The mayor of Ottawa has already set himself up for failure:
Canada’s capital will do everything it can to prevent an attack when it hosts the country’s 150th birthday next month but no amount of preparation can guarantee 100 per cent safety, Ottawa’s mayor says.
“When you see a tragedy that took place in London and on London Bridge and in Manchester, you think could that happen here and sadly, the answer is yes,” Mayor Jim Watson said Sunday, the day after the latest attack in Britain, on London Bridge, that left seven dead and scores injured.
Prime Minister Justin Trudeau said a Canadian was one of those killed. Family members identified her as Christine Archibald, originally from British Columbia.
With Ottawa preparing to host one of the largest Canada Day celebrations, Watson said there will be an extra security measures and a noticeable police presence on July 1, but that’s no guarantee.
“There’s no 100 per cent solution to terrorism.” Watson said after taking part in a tree-planting ceremony at his city hall.
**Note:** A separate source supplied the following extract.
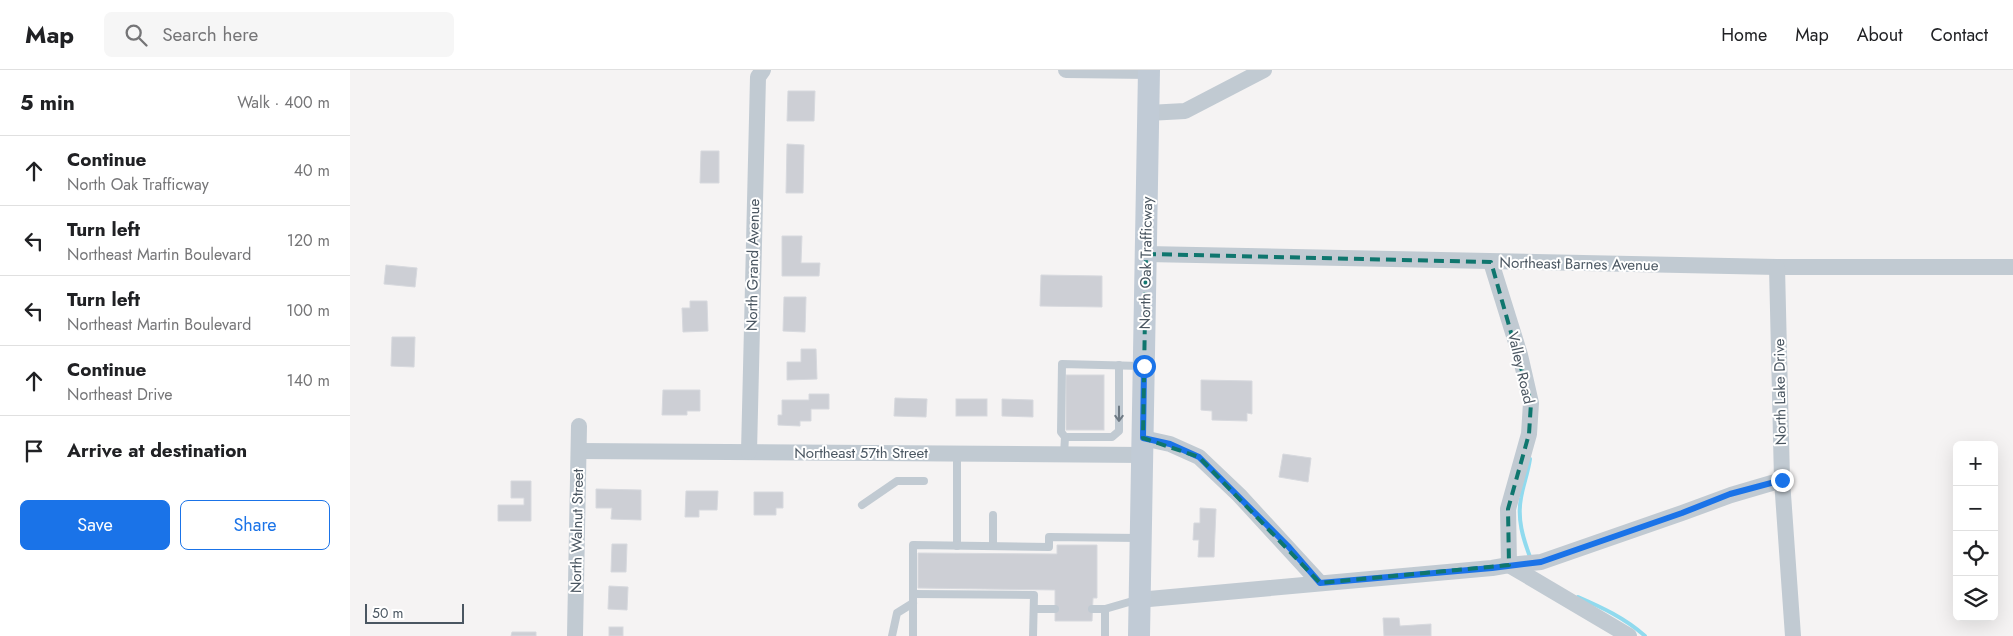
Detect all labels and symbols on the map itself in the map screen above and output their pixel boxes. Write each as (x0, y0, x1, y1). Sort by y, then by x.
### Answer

“It’s always a wake-up call for us in roles of leadership that we have to vigilant in the world we live in. A simple knife and a motor vehicle can be the new weapon of choice for a terrorist or for someone who wants to cause harm to people in a community.”
Watson described the extra precautions Ottawa took for its most recent outdoor New Year’s Eve celebrations in response to December’s truck attack on a Berlin Christmas market. A truck driven by a man who claimed affiliation with the Islamic State group rammed the market killing 12 people and leaving dozens dead.
Ottawa placed front-end loaders and dump trucks at key cross streets to protect a long human chain of hundreds of school children carrying torches to mark the start of 2017 and the Canada 150 festivities, said Watson.
He said trucks were specifically brought in to ensure those children “were not going to be harmed or run over.”
Watson said similar precautions will be taken for the upcoming Canada Day celebration, which usually sees hundreds of thousands filling Ottawa’s streets each July 1, but will likely be larger this year.
No need to ask why any of this is even necessary in the first place.